There’s a certain zen to woodcutting — just the snarl of a two-cycle engine echoing through the woods and the smell of fresh wood chips to fill your senses. (Yes, I know they’re not eco-friendly, but I’ve always loved the smell of a two-cycle: a chainsaw, a dirt bike, a little outboard motor buzzing across a morning lake. I get nostalgic just thinking about it.)

Of course, your chainsaw only throws wood chips if your chain is sharp, otherwise it’ll just grind out sawdust. Herein lies another zen moment of woodcutting: sharpening your chain. A fresh, sharp-as-new chain is a joy to use, and methodically filing away — feeling the proper angle and number of strokes — is about as zen as it gets. 

I have friends who are experts at chain sharpening (Joe, the horse-logger/ timber framer; Mac, the wilderness surveyor; Mix, the quintessential country-boy/ mountain-man; Perry, my old-school-logger/talks-like-a-pirate neighbor), but I suck. 

Back in southern-almost-Kentucky-Illinois, I met a guy who invited me to cut all the downed hickory, oak and ash out of his woods. I showed up one day with my little Stihl and proceeded to chew my way through a couple small limbs when Billy Ray (honestly, his name was Billy Ray, but not Cyrus; he looked more like Vince Herman of Leftover Salmon, complete with beer belly) came out of his trailer carrying a much larger saw with a bar as long as my leg. 

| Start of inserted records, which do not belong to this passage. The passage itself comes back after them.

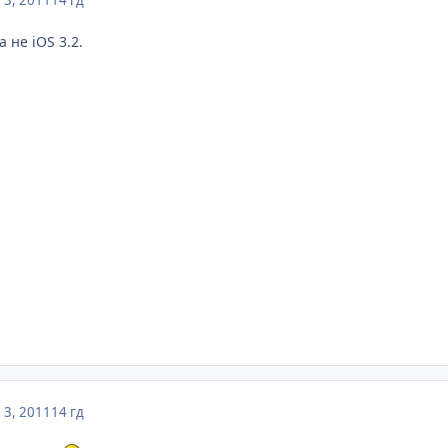
а не iOS 3.2.
3, 2011
14 гд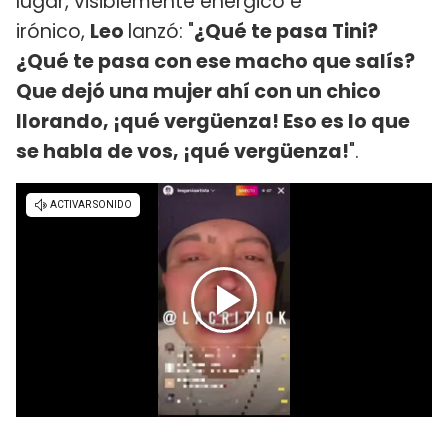
lugar, visiblemente enérgico e
irónico,
Leo
lanzó: "
¿Qué te pasa Tini?
¿Qué te pasa con ese macho que salís?
Que dejó una mujer ahí con un chico
llorando, ¡qué vergüenza! Eso es lo que
se habla de vos, ¡qué vergüenza!
".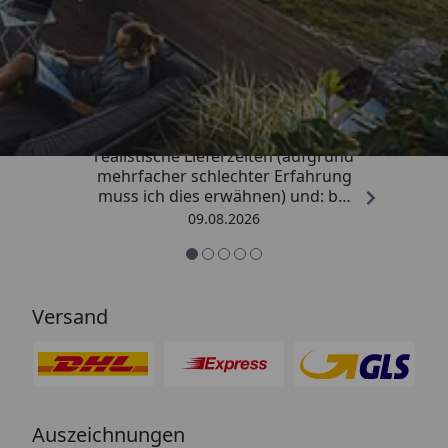
Trusted Shops
4,81
/ 5
„Sehr gute Qualitäts-Markenware,
realistische Lieferzeiten (aufgrund
mehrfacher schlechter Erfahrung
muss ich dies erwähnen) und: bei
Kritik kommt die Antwort
09.08.2026
offensichtlich von einem
Menschen mit Verstand und nicht
von einem Chat-Bot, der
nichtssagende Antworten schickt
Versand
(auch dass ist leider immer öfter
ein Problem). “
Auszeichnungen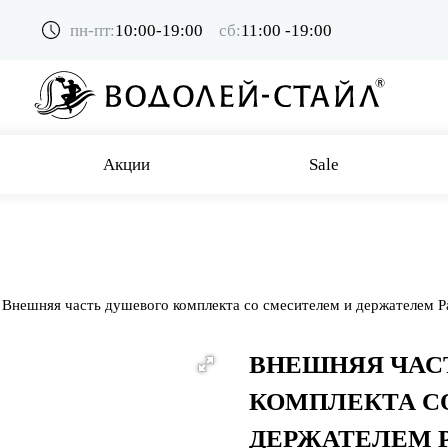
пн-пт:
10:00-19:00
сб:
11:00 -19:00
Акции
Sale
Внешняя часть душевого комплекта со смесителем и держателем P
ВНЕШНЯЯ ЧАС
КОМПЛЕКТА С
ДЕРЖАТЕЛЕМ P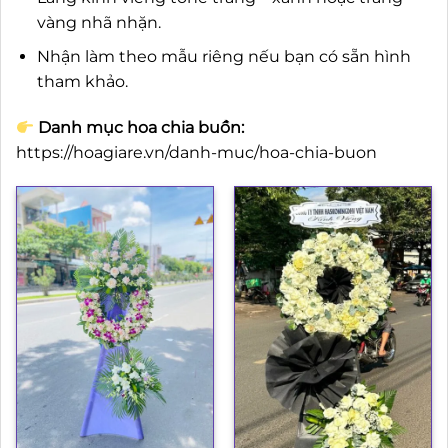
vàng nhã nhặn.
Nhận làm theo mẫu riêng nếu bạn có sẵn hình
tham khảo.
Danh mục hoa chia buồn:
https://hoagiare.vn/danh-muc/hoa-chia-buon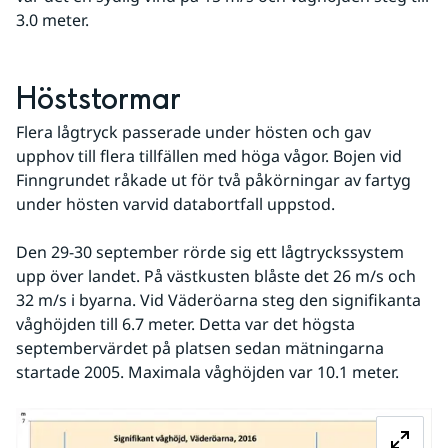
3.0 meter.
Höststormar
Flera lågtryck passerade under hösten och gav 
upphov till flera tillfällen med höga vågor. Bojen vid 
Finngrundet råkade ut för två påkörningar av fartyg 
under hösten varvid databortfall uppstod.
Den 29-30 september rörde sig ett lågtryckssystem 
upp över landet. På västkusten blåste det 26 m/s och 
32 m/s i byarna. Vid Väderöarna steg den signifikanta 
våghöjden till 6.7 meter. Detta var det högsta 
septembervärdet på platsen sedan mätningarna 
startade 2005. Maximala våghöjden var 10.1 meter.
Fö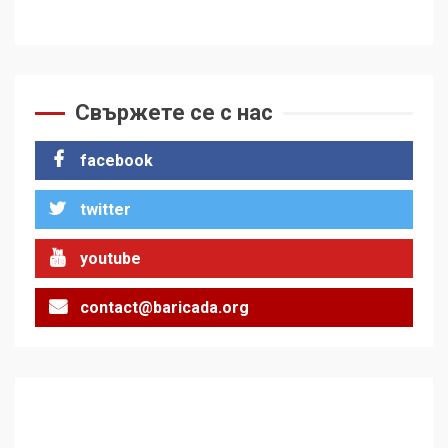
Свържете се с нас
facebook
twitter
youtube
contact@baricada.org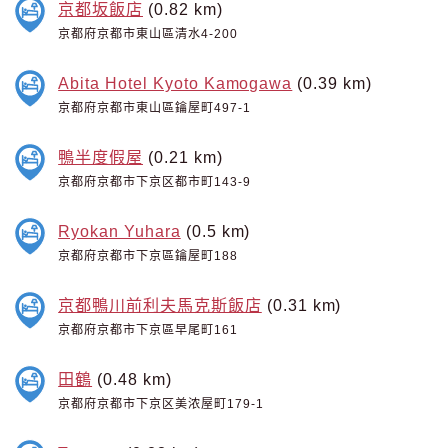
京都坂飯店
(0.82 km)
京都府京都市東山區清水4-200
Abita Hotel Kyoto Kamogawa
(0.39 km)
京都府京都市東山區鑰屋町497-1
鴨半度假屋
(0.21 km)
京都府京都市下京区都市町143-9
Ryokan Yuhara
(0.5 km)
京都府京都市下京區鑰屋町188
京都鴨川前利夫馬克斯飯店
(0.31 km)
京都府京都市下京區早尾町161
田鶴
(0.48 km)
京都府京都市下京区美浓屋町179-1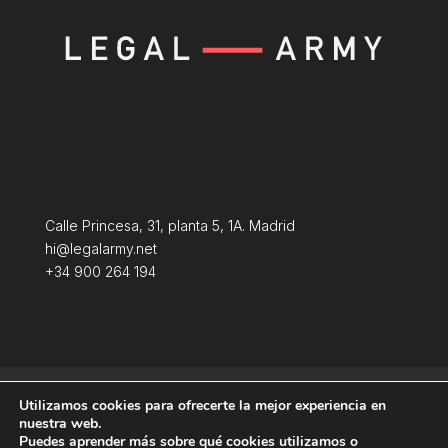
Calle Princesa, 31, planta 5, 1A. Madrid
hi@legalarmy.net
+34 900 264 194
Aviso Legal
Terminos y condiciones
Utilizamos cookies para ofrecerte la mejor experiencia en
Política de Cookies
nuestra web.
Puedes aprender más sobre qué cookies utilizamos o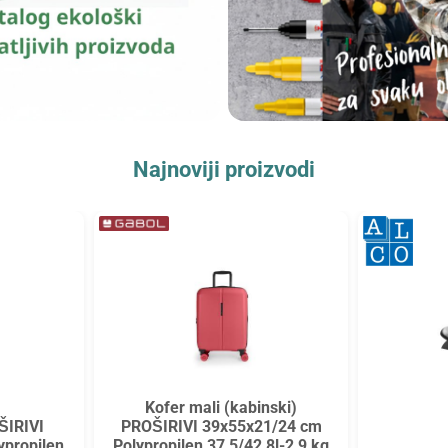
Najnoviji proizvodi
Kofer mali (kabinski)
ŠIRIVI
PROŠIRIVI 39x55x21/24 cm
ypropilen
Polypropilen 37,5/42,8l-2,9 kg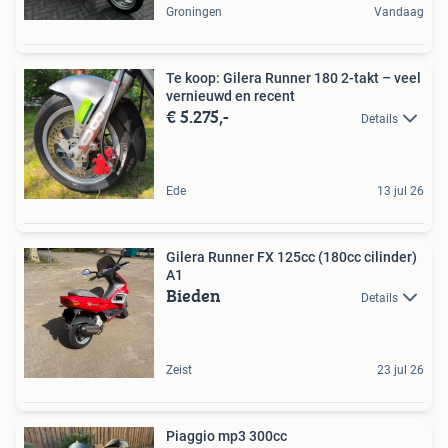
Groningen
Vandaag
Te koop: Gilera Runner 180 2-takt – veel
vernieuwd en recent
€ 5.275,-
Details
Ede
13 jul 26
Gilera Runner FX 125cc (180cc cilinder)
A1
Bieden
Details
Zeist
23 jul 26
Piaggio mp3 300cc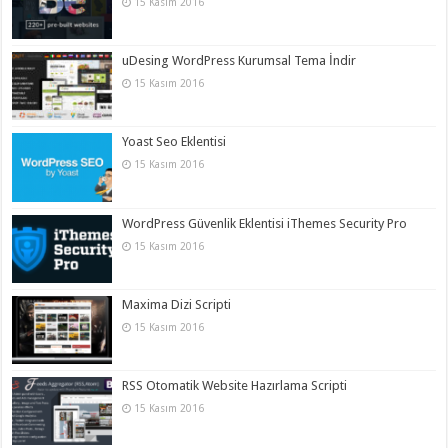
15 Kasım 2016
uDesing WordPress Kurumsal Tema İndir
15 Kasım 2016
Yoast Seo Eklentisi
15 Kasım 2016
WordPress Güvenlik Eklentisi iThemes Security Pro
15 Kasım 2016
Maxima Dizi Scripti
15 Kasım 2016
RSS Otomatik Website Hazırlama Scripti
15 Kasım 2016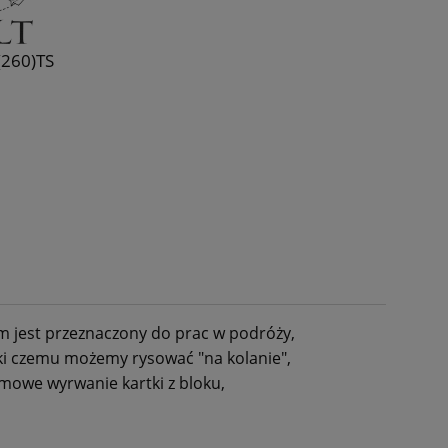
(260)TS
m jest przeznaczony do prac w podróży,
ęki czemu możemy rysować "na kolanie",
emowe wyrwanie kartki z bloku,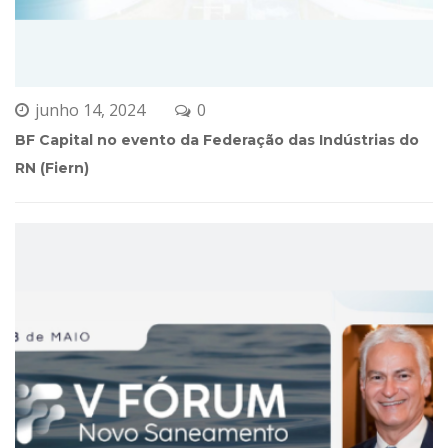
Pesquisar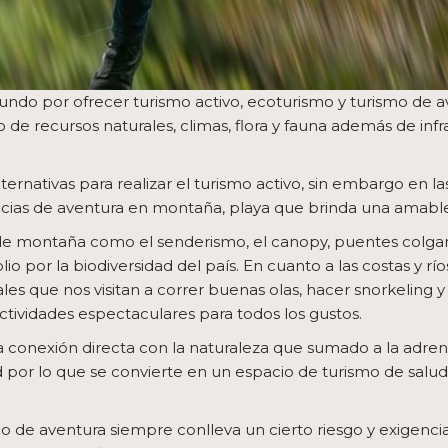
undo por ofrecer turismo activo, ecoturismo y turismo de 
 de recursos naturales, climas, flora y fauna además de infr
lternativas para realizar el turismo activo, sin embargo en l
cias de aventura en montaña, playa que brinda una amable
 de montaña como el senderismo, el canopy, puentes colgan
o por la biodiversidad del país. En cuanto a las costas y rí
es que nos visitan a correr buenas olas, hacer snorkeling 
actividades espectaculares para todos los gustos.
conexión directa con la naturaleza que sumado a la adrenalin
d por lo que se convierte en un espacio de turismo de sal
de aventura siempre conlleva un cierto riesgo y exigencia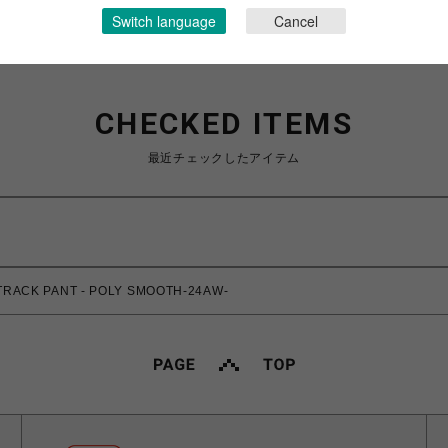
Switch language
Cancel
CHECKED ITEMS
最近チェックしたアイテム
RACK PANT - POLY SMOOTH-24AW-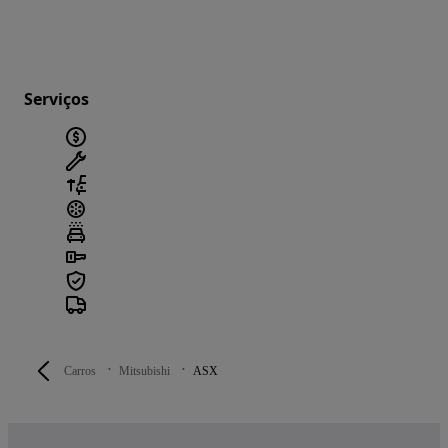
Serviços
Carros
Mitsubishi
ASX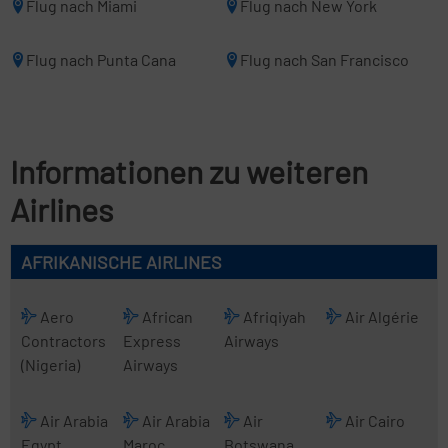
Flug nach Miami
Flug nach New York
Flug nach Punta Cana
Flug nach San Francisco
Informationen zu weiteren
Airlines
AFRIKANISCHE AIRLINES
Aero
African
Afriqiyah
Air Algérie
Contractors
Express
Airways
(Nigeria)
Airways
Air Arabia
Air Arabia
Air
Air Cairo
Egypt
Maroc
Botswana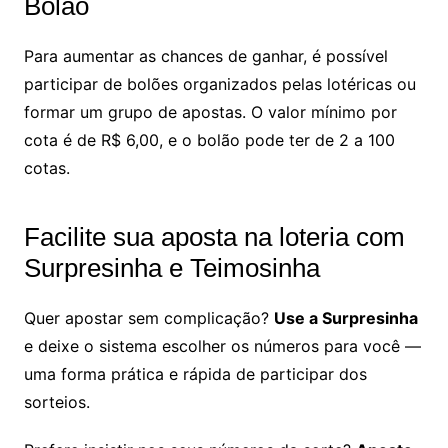
Bolão
Para aumentar as chances de ganhar, é possível
participar de bolões organizados pelas lotéricas ou
formar um grupo de apostas. O valor mínimo por
cota é de R$ 6,00, e o bolão pode ter de 2 a 100
cotas.
Facilite sua aposta na loteria com
Surpresinha e Teimosinha
Quer apostar sem complicação?
Use a Surpresinha
e deixe o sistema escolher os números para você —
uma forma prática e rápida de participar dos
sorteios.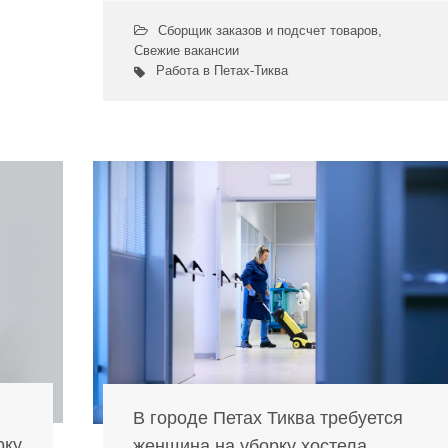
Сборщик заказов и подсчет товаров
,
Свежие вакансии
Работа в Петах-Тиква
В городе Петах Тиква требуется
рку
женщина на уборку хостела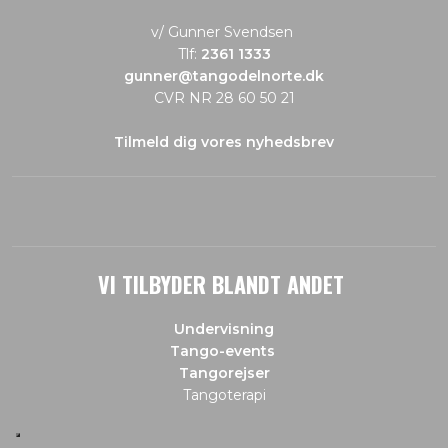
v/ Gunner Svendsen
Tlf:
2361 1333
gunner@tangodelnorte.dk
CVR NR 28 60 50 21
Tilmeld dig vores nyhedsbrev
VI TILBYDER BLANDT ANDET
Undervisning
Tango-events
Tangorejser
Tangoterapi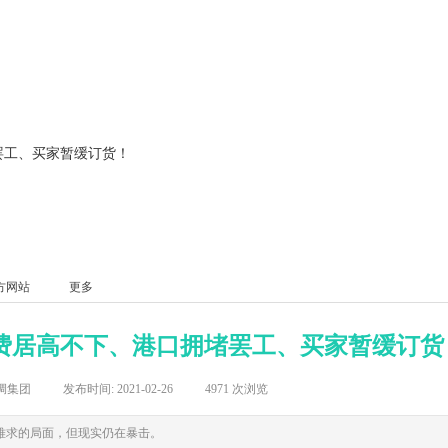
罢工、买家暂缓订货！
方网站
更多
费居高不下、港口拥堵罢工、买家暂缓订货
绸集团
|
发布时间:
2021-02-26
|
4971
次浏览
难求的局面，但现实仍在暴击。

He said, “You’ll never get anywhere with that little thing. Here, use this one. It’s brand new — the biggest they make!”

Using that saw was like the difference between driving an old Volkswagen and top-fuel dragster. I was in woodcutting ecstasy. I sliced through 20-inch oak like Walter Payton through the Packers’ defensive line. I cut more wood than I could load just for the joy of it. I had wood chips in my shirt, in my boots, in my hair, in the neighbor’s hair…

And now all that was left was to split and stack (another zen moment) and look forward to luxuriating in the soul-satisfying (and free!) warmth of a wood fire on a cold winter day. 

It may sound counterintuitive to what we think of as “zen,” but using a well-designed, well-maintained piece of machinery can bring about that same feeling of satisfaction, enjoyment and contentment that sitting quietly or making a perfect brush stroke can. 

Whether on a cushion, on a mountain or at the controls of a loud piece of machinery, happiness is where you find it. Choose happy!